Reading passage ::
#####

Take, for example, the string of sample outcomes deriving from six tosses of a
fair coin, {H,H,H,H,H,H}. Most people intuitively think of this string as less likely
to occur than the string, {H,T,T,H,T,H}, even though each has the same probably,
(½)6. This is akin to the Gambler’s Fallacy that if heads has not appeared in some
time, it is overdue and should occur with increased probability. Intuition tells us that
the sample should represent the population, that is, be similar to the population in salient aspects, and in short runs as well as long. In this case, the sample should have
about the same number of heads as tails, and the sequence of heads and tails should
be “random,” that is, erratic. That this is a misperception is obvious to anyone who
thinks about it; yet, our intuition tells us otherwise.

#####

Listed records ::
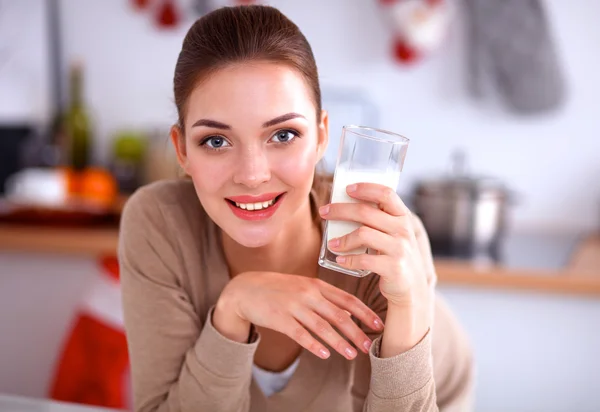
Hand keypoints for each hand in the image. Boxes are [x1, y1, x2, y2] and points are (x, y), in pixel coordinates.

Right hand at [214, 272, 383, 359]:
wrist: (245, 289)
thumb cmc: (278, 289)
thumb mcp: (304, 287)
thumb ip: (326, 299)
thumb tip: (348, 314)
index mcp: (316, 284)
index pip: (346, 299)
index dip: (364, 313)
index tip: (378, 324)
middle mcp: (307, 294)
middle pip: (337, 315)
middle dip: (356, 332)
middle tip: (369, 346)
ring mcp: (293, 306)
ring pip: (321, 326)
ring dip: (339, 342)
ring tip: (352, 354)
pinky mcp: (279, 319)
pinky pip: (300, 334)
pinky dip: (313, 344)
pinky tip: (324, 354)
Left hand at [318, 183, 430, 309]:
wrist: (412, 288)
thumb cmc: (395, 256)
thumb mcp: (394, 234)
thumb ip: (379, 220)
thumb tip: (345, 204)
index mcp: (403, 217)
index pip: (386, 194)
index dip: (366, 188)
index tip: (347, 189)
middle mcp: (403, 230)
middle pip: (366, 212)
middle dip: (340, 210)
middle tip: (324, 212)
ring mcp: (400, 249)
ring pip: (363, 234)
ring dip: (342, 239)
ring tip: (332, 244)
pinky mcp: (394, 268)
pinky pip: (364, 260)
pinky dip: (348, 260)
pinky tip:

#####

Task list ::
**a)** From the coin-toss passage, return everything from "Take, for example, the" down to "tells us otherwise.".
**b)** In the coin-toss passage, what does the Gambler's Fallacy say about heads that has not appeared in some time?

List of solutions ::
**a)**
Take, for example, the string of sample outcomes deriving from six tosses of a
fair coin, {H,H,H,H,H,H}. Most people intuitively think of this string as less likely
to occur than the string, {H,T,T,H,T,H}, even though each has the same probably,
(½)6. This is akin to the Gambler’s Fallacy that if heads has not appeared in some
time, it is overdue and should occur with increased probability. Intuition tells us that
the sample should represent the population, that is, be similar to the population in salient aspects, and in short runs as well as long. In this case, the sample should have
about the same number of heads as tails, and the sequence of heads and tails should
be “random,” that is, erratic. That this is a misperception is obvious to anyone who
thinks about it; yet, our intuition tells us otherwise.

**b)** It says heads is overdue and should occur with increased probability.